Canada’s largest pension fund would join a consortium of other institutional investors and fund managers to purchase GIP’s 42 percent stake in Gatwick, the source said. Analysts estimate Gatwick could be worth over £7 billion ($9.08 billion; €7.92 billion), putting GIP’s stake at around £3 billion.
GIP acquired the entire airport in 2009 through a £1.5 billion investment from its first fund, which raised $5.64 billion and is nearing the point where the firm will divest the fund’s portfolio. Since then, GIP has sold down its position and brought in investors including the Abu Dhabi Investment Authority, the California Public Employees’ Retirement System, the Future Fund of Australia and the National Pension Service of Korea.
Gatwick is London’s second-largest airport and the UK’s second-busiest. The airport has experienced steady annual growth since GIP’s investment, though it lost a government bid to build a second runway in 2013. Last week, Gatwick chief executive Stewart Wingate announced the airport is exploring ways to increase flight capacity by using a standby runway more regularly, potentially boosting the asset’s value.

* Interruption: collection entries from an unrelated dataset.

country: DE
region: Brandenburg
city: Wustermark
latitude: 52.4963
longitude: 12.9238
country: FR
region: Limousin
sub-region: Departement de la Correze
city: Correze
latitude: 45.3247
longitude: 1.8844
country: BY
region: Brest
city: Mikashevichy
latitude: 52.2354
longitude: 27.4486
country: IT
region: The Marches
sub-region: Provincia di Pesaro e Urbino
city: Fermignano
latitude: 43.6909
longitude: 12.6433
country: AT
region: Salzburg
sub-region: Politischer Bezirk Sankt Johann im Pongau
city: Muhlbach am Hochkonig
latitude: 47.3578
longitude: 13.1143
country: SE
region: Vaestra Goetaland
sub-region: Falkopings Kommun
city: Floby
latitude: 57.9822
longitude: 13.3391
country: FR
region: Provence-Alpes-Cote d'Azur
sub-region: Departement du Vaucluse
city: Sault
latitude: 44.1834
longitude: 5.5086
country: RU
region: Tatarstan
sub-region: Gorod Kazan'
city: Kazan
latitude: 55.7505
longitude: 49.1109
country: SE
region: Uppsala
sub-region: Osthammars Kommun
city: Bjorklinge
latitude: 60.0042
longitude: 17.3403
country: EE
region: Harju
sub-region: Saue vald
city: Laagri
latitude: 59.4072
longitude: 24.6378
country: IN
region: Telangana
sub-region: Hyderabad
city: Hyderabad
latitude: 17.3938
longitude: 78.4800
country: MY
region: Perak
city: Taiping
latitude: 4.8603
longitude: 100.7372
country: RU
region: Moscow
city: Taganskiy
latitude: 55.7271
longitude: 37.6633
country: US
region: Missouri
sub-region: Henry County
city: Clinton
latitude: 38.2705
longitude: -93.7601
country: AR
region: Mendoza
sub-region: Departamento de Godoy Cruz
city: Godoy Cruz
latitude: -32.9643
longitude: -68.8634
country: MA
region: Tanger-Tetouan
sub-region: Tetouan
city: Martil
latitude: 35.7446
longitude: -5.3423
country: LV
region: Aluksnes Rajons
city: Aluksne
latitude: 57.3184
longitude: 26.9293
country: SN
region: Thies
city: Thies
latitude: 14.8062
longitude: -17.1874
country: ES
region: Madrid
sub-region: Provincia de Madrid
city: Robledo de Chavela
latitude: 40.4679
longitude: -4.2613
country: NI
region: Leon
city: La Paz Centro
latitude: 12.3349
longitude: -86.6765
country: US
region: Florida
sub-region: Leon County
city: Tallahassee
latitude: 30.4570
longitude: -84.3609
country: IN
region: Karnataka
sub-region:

Many investors consider airports coveted infrastructure assets due to steady, GDP-linked cashflows and multiple revenue streams. Scott Lawrence, head of CPPIB’s infrastructure programme, told Infrastructure Investor in a keynote interview last June, that airports top the list of assets he’s interested in to grow the pension’s infrastructure portfolio from C$28.6 billion ($21.9 billion; €19.1 billion) to at least C$40 billion within five years.
CPPIB, whose total AUM stood at C$356.1 billion in March, has yet to invest in an airport. In 2008, the pension attempted to buy a 40 percent stake in New Zealand’s Auckland International Airport, but the deal ultimately fell apart.
CPPIB declined to comment for this story.